Revise the rows from the line containing "Reading right to" through the end of the rows, replacing "transcribe" with "write out" and leaving everything else unchanged. Omit the pictures from your output.

* * * * * * * * *

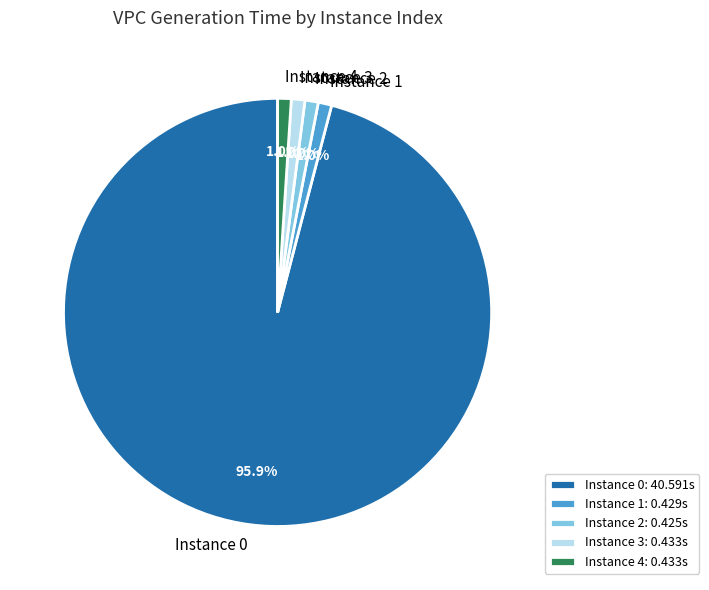

Combined, do Instance 1 and Instance 0 account for over 50%?

Yes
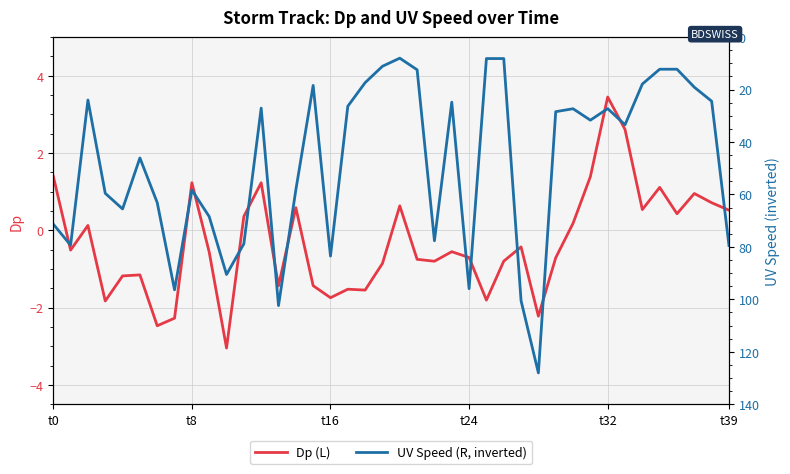

Reading right to left, transcribe all the data shown in this chart.

Dp (L): 0.5	0.7	1.0	0.4	1.1	0.5	2.6	3.4	1.4	0.2	-0.7	-2.2	-0.4	-0.8	-1.8	-0.7	-0.6	-0.8	-0.8	0.6	-0.9	-1.5	-1.5	-1.7	-1.4	0.6	-1.4	1.2	0.4	-3.0	-0.6	1.2	-2.3	-2.5	-1.2	-1.2	-1.8	0.1	-0.5	1.4
UV Speed (R, inverted): 79.5	24.5	19.1	12.3	12.3	17.9	33.4	27.3	31.7	27.3	28.5	128.1	100.6	8.2	8.2	96.0	24.8	77.7	12.5	8.0	11.1	17.4	26.4	83.5	18.4	58.3	102.4	27.1	78.8	90.5	68.5	58.3	96.4	63.1	46.1	65.6	59.6	24.0	79.4	71.3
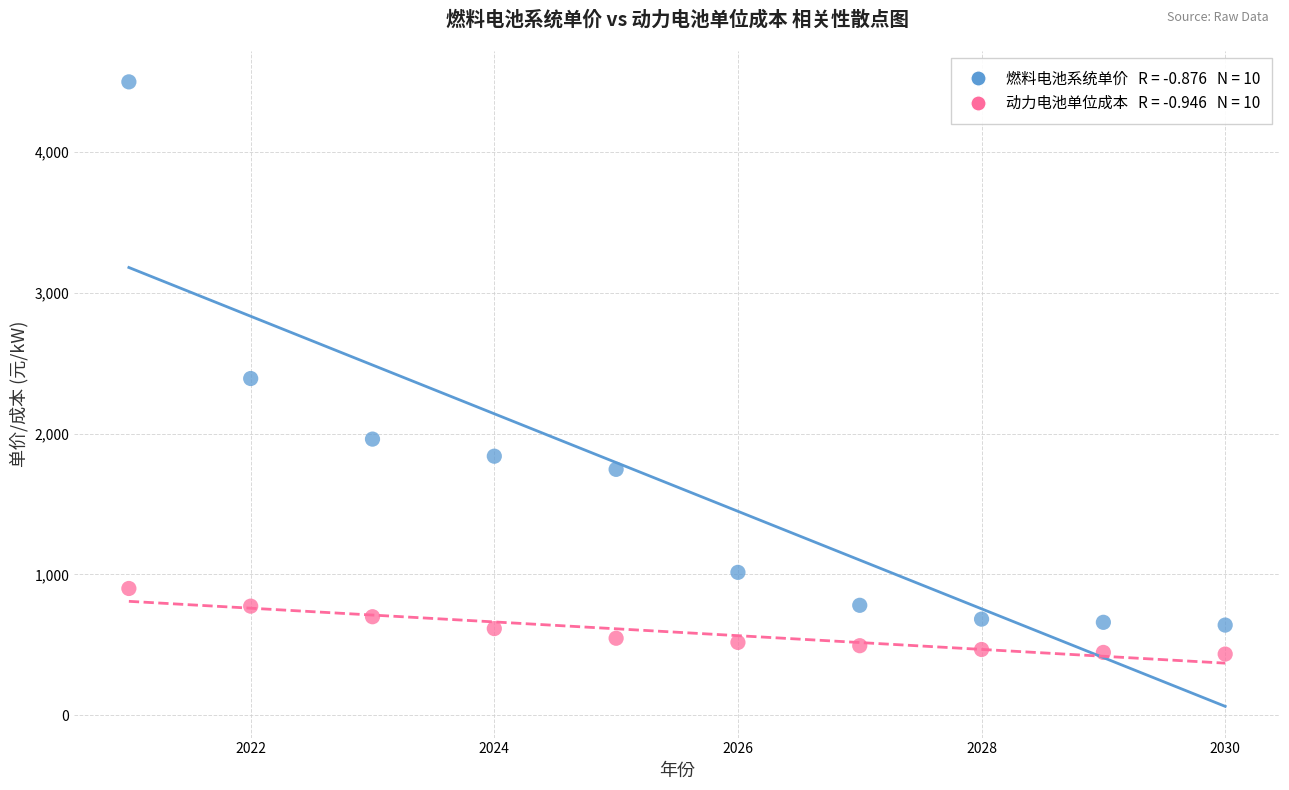

Across all data points, what is the range of X values (max minus min)?

9.0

* * * * * * * * *

**Completed exercise:**
Reading right to left, write out all the data shown in this chart.

Dp (L): 0.5	0.7	1.0	0.4	1.1	0.5	2.6	3.4	1.4	0.2	-0.7	-2.2	-0.4	-0.8	-1.8	-0.7	-0.6	-0.8	-0.8	0.6	-0.9	-1.5	-1.5	-1.7	-1.4	0.6	-1.4	1.2	0.4	-3.0	-0.6	1.2	-2.3	-2.5	-1.2	-1.2	-1.8	0.1	-0.5	1.4
UV Speed (R, inverted): 79.5	24.5	19.1	12.3	12.3	17.9	33.4	27.3	31.7	27.3	28.5	128.1	100.6	8.2	8.2	96.0	24.8	77.7	12.5	8.0	11.1	17.4	26.4	83.5	18.4	58.3	102.4	27.1	78.8	90.5	68.5	58.3	96.4	63.1	46.1	65.6	59.6	24.0	79.4	71.3

Across all data points, what is the range of X values (max minus min)?

9.0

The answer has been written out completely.